Course:CPSC312-2016-Project1-TransitPlanner

Transit Planner

Authors: Dylan Symons, Dafang Cao

What is the problem?

The Greater Vancouver has many buses and bus stops maintained by TransLink. Navigating the transit system can be difficult. Many questions can be asked given a transit system, some of which are:

   "Which buses stop at stop A?"
   "Which buses go from stop A to stop B?"
   "Which stops can be reached from stop A within 4 stops?"
   "How can one go from stop A to stop B?"

We aim to find out if Prolog would be a suitable tool for creating a system to answer such queries as these.

The data used as program's input will come from https://developer.translink.ca/ServicesGtfs/GtfsData in GTFS format.

What is the something extra?

In addition to answering queries to find bus routes and stops, our system will aim to answer queries that requires factoring in route transfers.

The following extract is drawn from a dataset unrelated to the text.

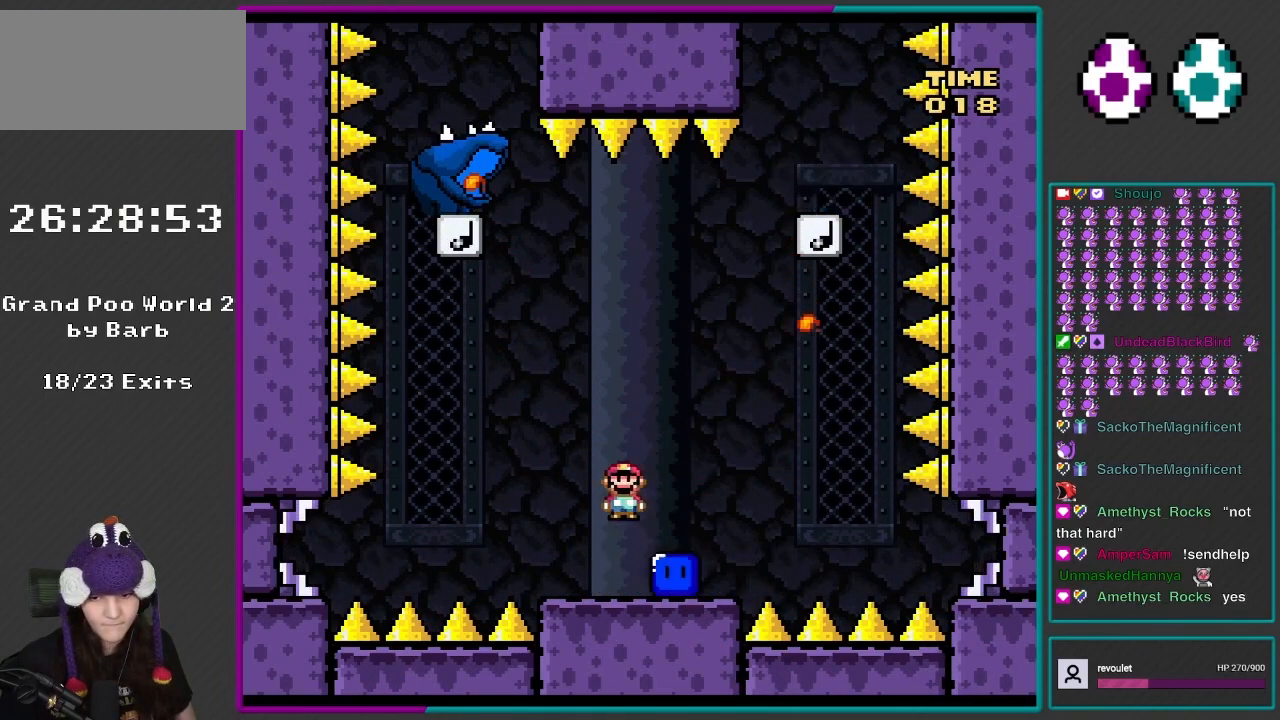
{"buttons": ["A", "X", "DPAD_RIGHT"], "events": [[33, "A", "down"], [67, "A", "up"], [200, "DPAD_UP", "up"], [350, "A", "down"], [467, "DPAD_LEFT", "up"], [467, "DPAD_UP", "down"], [483, "DPAD_RIGHT", "down"], [483, "DPAD_UP", "up"]]}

What did we learn from doing this?

Prolog is a viable option for the natural language processing component. For the simple, narrow queries involved in this program it works quite well. There is a limited set of types of answer to look for (trip, bus, route, stop, etc.) and data for most are provided concretely. Similarly, there are a limited number of specifics to query on (specific stops, buses, etc.) and that data is provided concretely. Although our system can't handle all of the possible queries, with more time and resources the simple parsing and interpretation it does could be extended to be much more thorough.

Prolog provides a fairly simple and straightforward framework for creating this TransitPlanner system. Simple queries such as which buses stop at a given stop, which stop is closest to a given latitude and longitude. Our system is also able to find bus rides from one station to another, within certain time constraints. More advanced queries should also be answerable with additional work on the system. The queries are answered on the order of seconds, but without another system to compare with we can't say whether this is fast, slow, or average.

One problem we ran into a few times was the limitation of the stack size. The recursive nature of Prolog required the use of a considerable amount of stack space when looking through the data. Specifically, the large number of stop times was prohibitive at times. A more advanced system that answers queries involving multiple stop times (routes between multiple stops) would require exponentially more storage. Although a larger software system would likely have more hardware resources to draw from than we used for this project, there would be alternatives that don't require as much stack space per query. For this reason, a system that stores and accesses the data in a more efficient manner would be preferable over Prolog.

Prolog may be undesirable for use as a database. Having to load the whole knowledge base into memory imposes a slow start-up time as well as non-trivial memory usage. About 90 seconds are required to parse and load 90MB of data into memory, and the memory usage after loading was a staggering 460MB. This can be more problematic if knowledge base is too big for storage in memory.

That being said, Prolog offers powerful meta-programming capability. Our implementation took full advantage of being able of generate facts and add them to knowledge base at run time. Our program uses GTFS files as input. At the beginning of the program, GTFS files consisting of CSV(comma seperated value) are parsed. Each row of data is asserted as fact, and each column is asserted as rules for accessing data. The dynamic nature of knowledge base creation allows for certain flexibility in the input data format. For example, our implementation does not assume a certain column order in the program input. It was also experimented to parse input file into prolog source code, before launching. While doing so speeds up the start-up time significantly (50 seconds), memory usage remained unaffected.

Overall, our study has revealed that Prolog would be able to answer the kinds of queries we want, but is more costly in terms of storage and possibly time than other frameworks would be.